Nevertheless, if you tell the story without ever telling the parts I addressed, you’re simply not telling the story. In fact, the intro to the story requires some of the harder sayings, and the story doesn’t make sense without them. After all, what are we saved from? It seems to me Satan would be very pleased if we never preached about the wrath of God and His coming in judgment.
This is not to suggest you don’t, btw, as you’ve acknowledged…so don’t get the wrong idea.
@MS Quixote Indeed, I was painting with broad brushstrokes and making generalizations. I do, however, think that much of what gets lumped under the category of the “wrath of God” is a brutish picture of God as an angry deity who is out to get us, while believing in Christ becomes our salvation from this angry God, who is no longer out to get us on account of our faith.
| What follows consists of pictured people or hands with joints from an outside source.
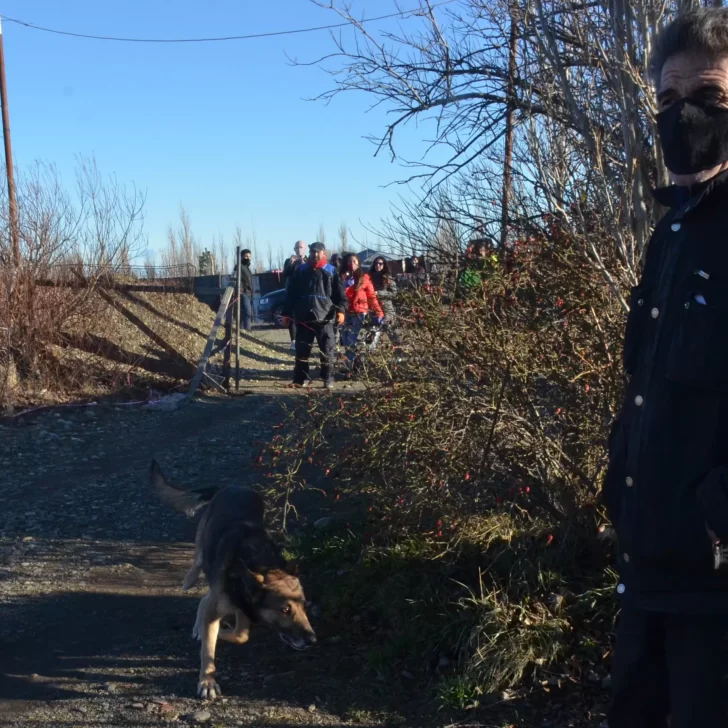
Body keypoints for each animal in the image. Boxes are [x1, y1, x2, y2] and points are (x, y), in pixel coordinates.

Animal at [152, 460, 314, 700]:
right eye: (285, 610)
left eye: (305, 606)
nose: (312, 640)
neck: (258, 562)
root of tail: (229, 488)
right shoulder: (223, 608)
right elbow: (209, 649)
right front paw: (207, 681)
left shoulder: (242, 608)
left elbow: (240, 636)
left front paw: (218, 633)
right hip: (204, 542)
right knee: (198, 562)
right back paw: (190, 581)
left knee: (206, 599)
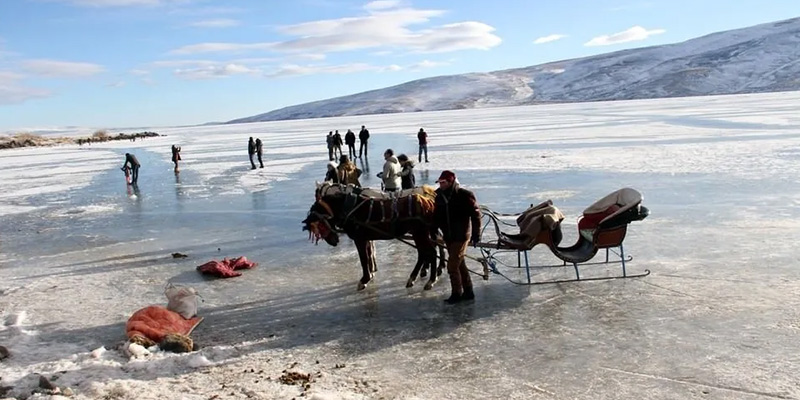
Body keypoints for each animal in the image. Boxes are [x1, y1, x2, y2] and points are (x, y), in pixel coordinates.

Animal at [304, 182, 446, 290]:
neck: (350, 208)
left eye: (319, 225)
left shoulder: (360, 239)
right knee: (427, 251)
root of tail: (428, 199)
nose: (334, 241)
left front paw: (365, 279)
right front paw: (371, 273)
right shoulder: (367, 238)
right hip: (420, 233)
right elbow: (369, 255)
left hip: (420, 233)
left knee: (432, 251)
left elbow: (364, 259)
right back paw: (417, 276)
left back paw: (431, 279)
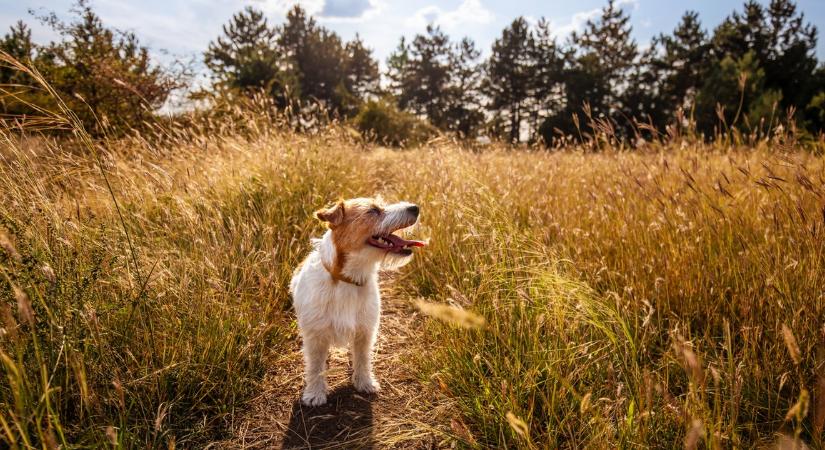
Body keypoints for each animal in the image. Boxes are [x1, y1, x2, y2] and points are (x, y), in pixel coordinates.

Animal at [290, 195, 424, 406]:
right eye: (373, 211)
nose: (415, 208)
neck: (348, 280)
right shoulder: (315, 336)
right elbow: (315, 366)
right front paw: (315, 393)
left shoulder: (365, 332)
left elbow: (362, 359)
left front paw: (364, 383)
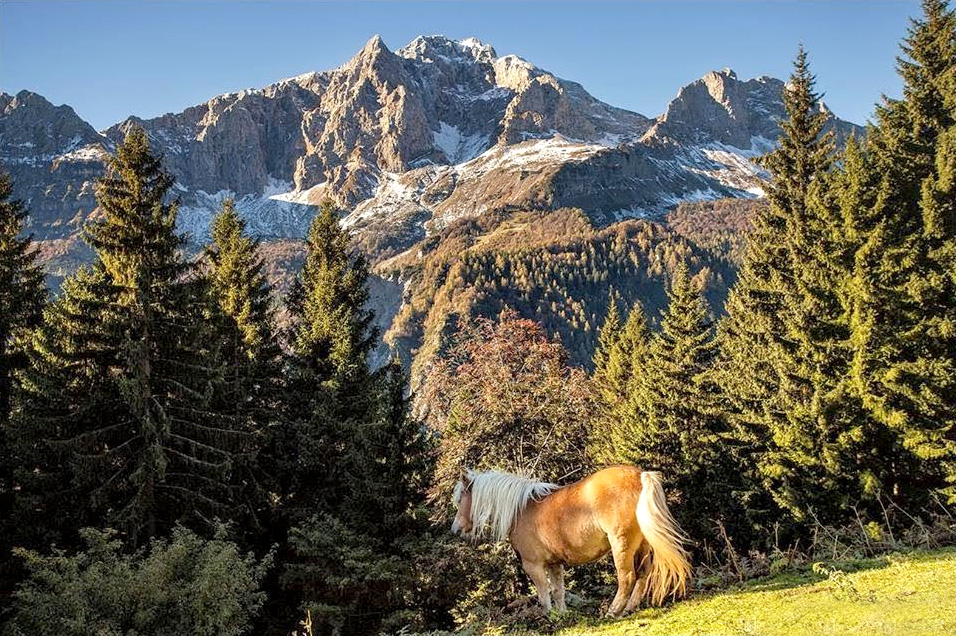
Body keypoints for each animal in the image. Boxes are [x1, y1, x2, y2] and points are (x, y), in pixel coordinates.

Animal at [452, 464, 692, 620]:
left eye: (460, 498)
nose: (455, 529)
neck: (521, 510)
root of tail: (640, 475)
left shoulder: (533, 565)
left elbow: (544, 594)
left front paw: (550, 618)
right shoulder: (554, 564)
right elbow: (558, 591)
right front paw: (563, 616)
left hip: (621, 545)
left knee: (627, 578)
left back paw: (613, 611)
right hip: (641, 546)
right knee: (643, 575)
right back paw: (629, 608)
I think wrath that the wrath of God needs to be seen through the lens of how God in Christ loved the world so much that he gave up his very life to save the world, not from his own wrath, but from the sin and death that was enslaving those he loved enough to take him to the cross. Wrath in this sense is better seen as righteous anger against all that would mar and sully his lovingly crafted creation, rather than an “I’m gonna getcha”-style wrath that is often preached.
Hey again, Matt. :~)
“Wrath in this sense is better seen as righteous anger against all that would mar and sully his lovingly crafted creation, rather than an “I’m gonna getcha”-style wrath that is often preached.”
For myself, I associate “I’m gonna getcha” with a justification-by-works framework, rather than a substitutionary one. I can agree with righteous anger against the impact of sin on creation, but I also think the character of God goes deeper.
If sin is missing the mark–then the mark of what? As I understand it, the aim is variously expressed as holiness, Christlikeness, being in the image of God. As such, sin is a personal affront against God’s character, not just a negative impact on His creation and His creatures.
For the record, I’m not a TULIP person either–it loses me at the L–and definitely gravitate to the historic (not the modern) Anabaptist/Baptist stance. However, I see no dichotomy between God crucifying His Son or the Son sacrificing His life in payment for sin, as you seem to have expressed it, just two sides to the same coin. Perhaps there’s more to your thoughts?